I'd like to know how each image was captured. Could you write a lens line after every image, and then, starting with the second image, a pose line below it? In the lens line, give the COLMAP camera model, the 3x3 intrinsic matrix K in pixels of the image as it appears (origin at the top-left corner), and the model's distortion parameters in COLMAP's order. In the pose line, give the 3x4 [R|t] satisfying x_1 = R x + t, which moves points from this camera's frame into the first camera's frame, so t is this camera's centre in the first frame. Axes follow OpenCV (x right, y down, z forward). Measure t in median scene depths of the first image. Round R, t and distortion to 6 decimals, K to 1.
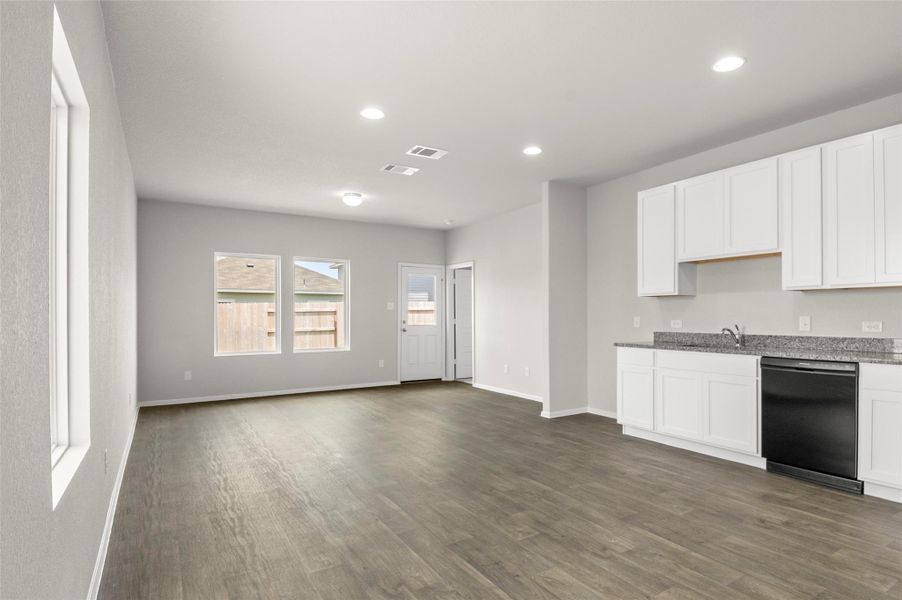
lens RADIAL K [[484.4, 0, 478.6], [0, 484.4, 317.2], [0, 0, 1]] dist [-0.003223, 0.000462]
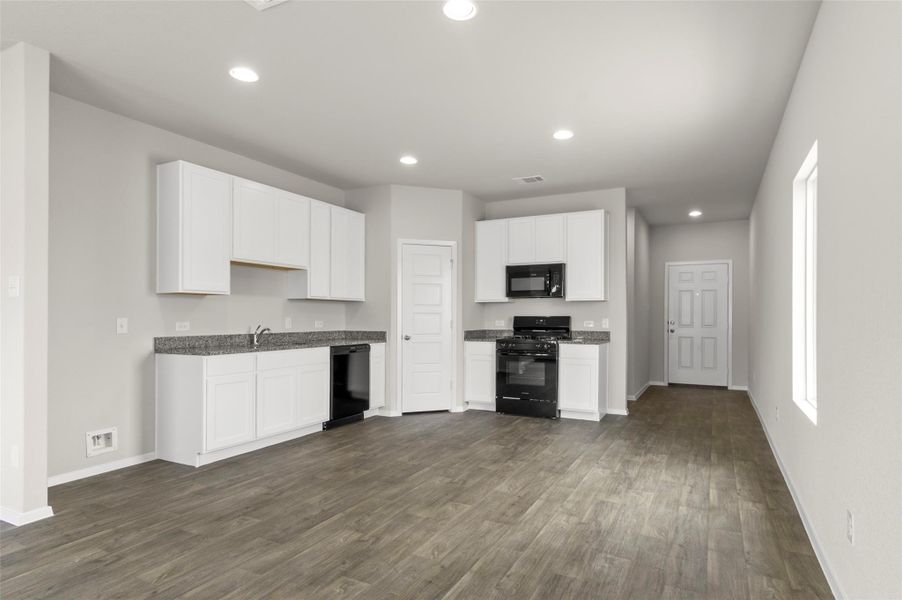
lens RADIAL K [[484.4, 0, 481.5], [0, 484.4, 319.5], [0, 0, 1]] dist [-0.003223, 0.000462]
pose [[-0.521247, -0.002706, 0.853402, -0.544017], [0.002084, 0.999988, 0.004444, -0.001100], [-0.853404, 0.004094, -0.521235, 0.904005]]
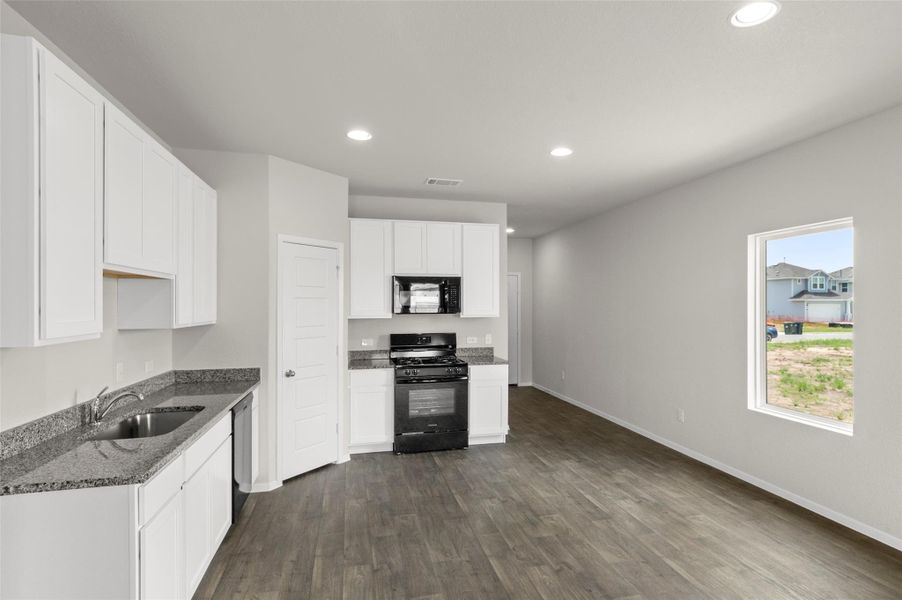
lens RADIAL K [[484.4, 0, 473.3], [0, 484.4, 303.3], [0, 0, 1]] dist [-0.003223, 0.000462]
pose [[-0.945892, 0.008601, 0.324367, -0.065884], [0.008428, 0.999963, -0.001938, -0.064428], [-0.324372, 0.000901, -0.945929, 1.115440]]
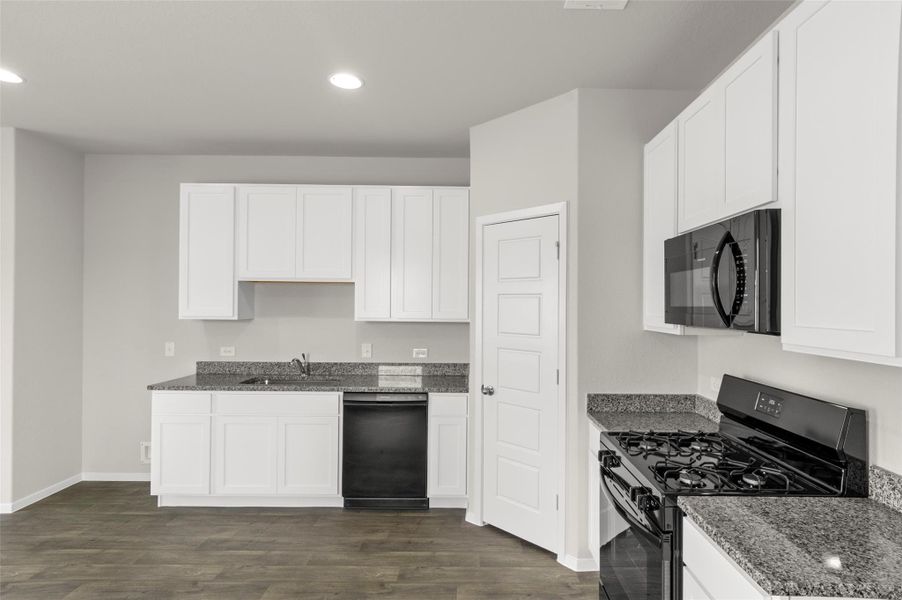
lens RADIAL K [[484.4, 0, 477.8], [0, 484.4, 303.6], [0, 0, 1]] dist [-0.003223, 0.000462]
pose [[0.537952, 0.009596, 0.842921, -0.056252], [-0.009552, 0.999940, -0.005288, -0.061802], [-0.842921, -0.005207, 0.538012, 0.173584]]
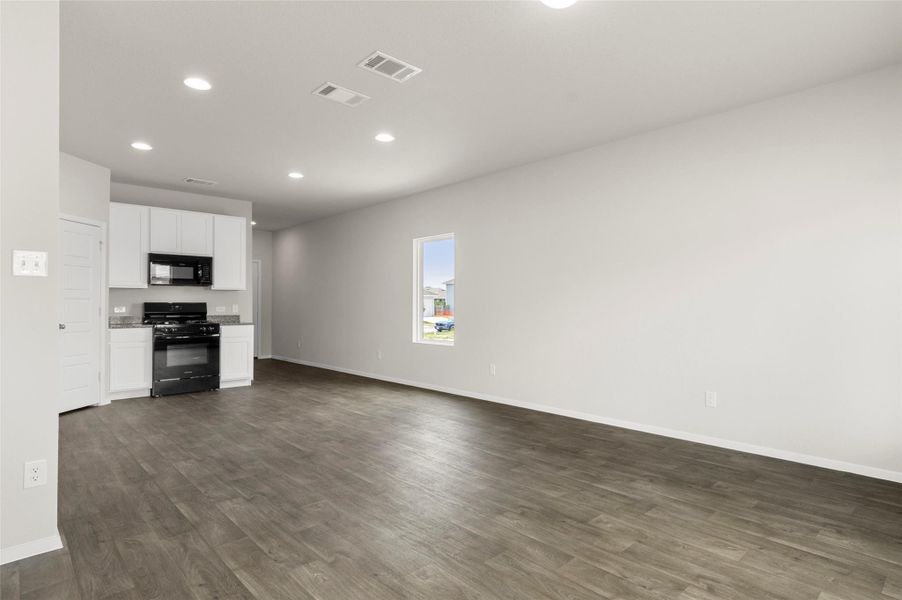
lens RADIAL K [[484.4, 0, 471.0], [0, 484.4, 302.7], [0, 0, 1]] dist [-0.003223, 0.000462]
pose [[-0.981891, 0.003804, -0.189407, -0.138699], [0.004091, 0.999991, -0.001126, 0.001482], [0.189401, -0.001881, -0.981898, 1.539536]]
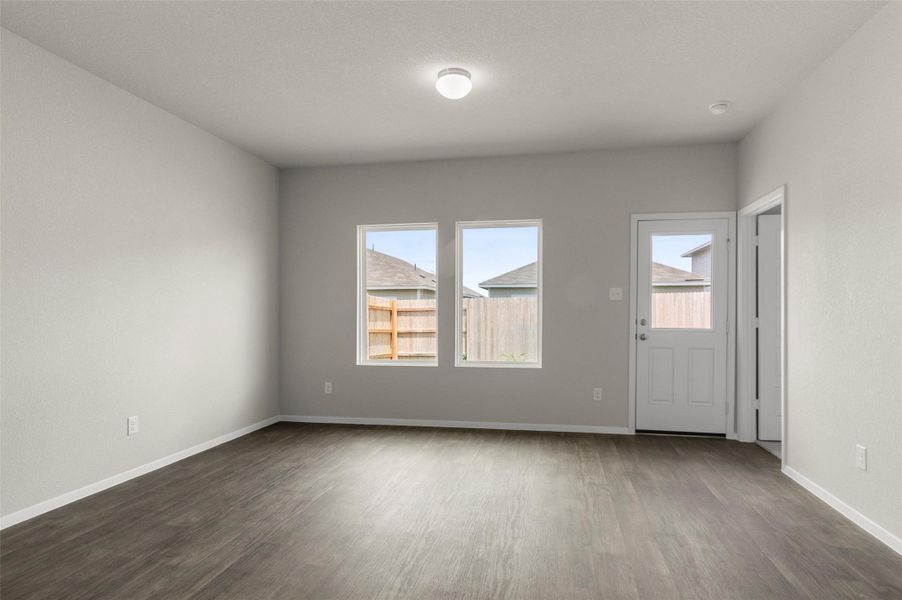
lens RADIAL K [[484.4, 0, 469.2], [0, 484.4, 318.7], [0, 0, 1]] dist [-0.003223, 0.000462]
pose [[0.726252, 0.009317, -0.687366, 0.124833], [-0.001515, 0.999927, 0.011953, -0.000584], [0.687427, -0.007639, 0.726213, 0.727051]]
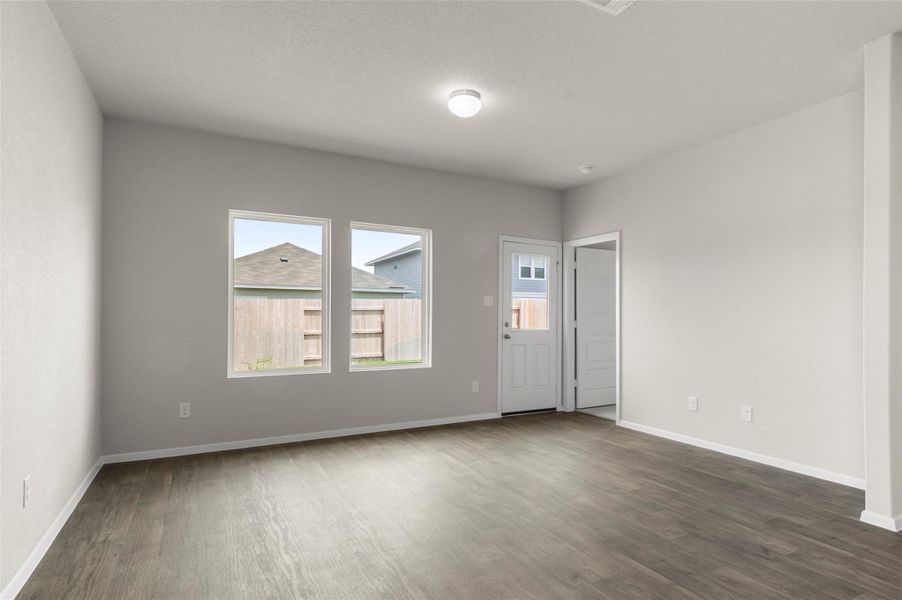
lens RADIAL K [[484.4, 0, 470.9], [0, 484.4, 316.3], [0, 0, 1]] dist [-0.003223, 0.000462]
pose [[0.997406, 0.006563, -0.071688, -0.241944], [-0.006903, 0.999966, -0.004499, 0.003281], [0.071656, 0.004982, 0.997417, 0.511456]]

###

Retype every entry exactly, but keep the pictures out of your copy.

Answer below.
I'd like to know how each image was captured. Could you write a lens line after every image, and then, starting with the second image, a pose line below it? In the lens line, give the COLMAP camera model, the 3x3 intrinsic matrix K in pixels of the image as it appears (origin at the top-left corner), and the model's distortion parameters in COLMAP's order. In the pose line, give the 3x4 [R|t] satisfying x_1 = R x + t, which moves points from this camera's frame into the first camera's frame, so t is this camera's centre in the first frame. Axes follow OpenCV (x right, y down, z forward). Measure t in median scene depths of the first image. Round R, t and distortion to 6 decimals, K to 1.
lens RADIAL K [[484.4, 0, 478.6], [0, 484.4, 317.2], [0, 0, 1]] dist [-0.003223, 0.000462]
lens RADIAL K [[484.4, 0, 481.5], [0, 484.4, 319.5], [0, 0, 1]] dist [-0.003223, 0.000462]
pose [[-0.521247, -0.002706, 0.853402, -0.544017], [0.002084, 0.999988, 0.004444, -0.001100], [-0.853404, 0.004094, -0.521235, 0.904005]]
lens RADIAL K [[484.4, 0, 473.3], [0, 484.4, 303.3], [0, 0, 1]] dist [-0.003223, 0.000462]
pose [[-0.945892, 0.008601, 0.324367, -0.065884], [0.008428, 0.999963, -0.001938, -0.064428], [-0.324372, 0.000901, -0.945929, 1.115440]]
lens RADIAL K [[484.4, 0, 477.8], [0, 484.4, 303.6], [0, 0, 1]] dist [-0.003223, 0.000462]
pose [[0.537952, 0.009596, 0.842921, -0.056252], [-0.009552, 0.999940, -0.005288, -0.061802], [-0.842921, -0.005207, 0.538012, 0.173584]]
lens RADIAL K [[484.4, 0, 471.0], [0, 484.4, 302.7], [0, 0, 1]] dist [-0.003223, 0.000462]
pose [[-0.981891, 0.003804, -0.189407, -0.138699], [0.004091, 0.999991, -0.001126, 0.001482], [0.189401, -0.001881, -0.981898, 1.539536]]
lens RADIAL K [[484.4, 0, 469.2], [0, 484.4, 318.7], [0, 0, 1]] dist [-0.003223, 0.000462]
pose [[0.726252, 0.009317, -0.687366, 0.124833], [-0.001515, 0.999927, 0.011953, -0.000584], [0.687427, -0.007639, 0.726213, 0.727051]]
lens RADIAL K [[484.4, 0, 470.9], [0, 484.4, 316.3], [0, 0, 1]] dist [-0.003223, 0.000462]
pose [[0.997406, 0.006563, -0.071688, -0.241944], [-0.006903, 0.999966, -0.004499, 0.003281], [0.071656, 0.004982, 0.997417, 0.511456]]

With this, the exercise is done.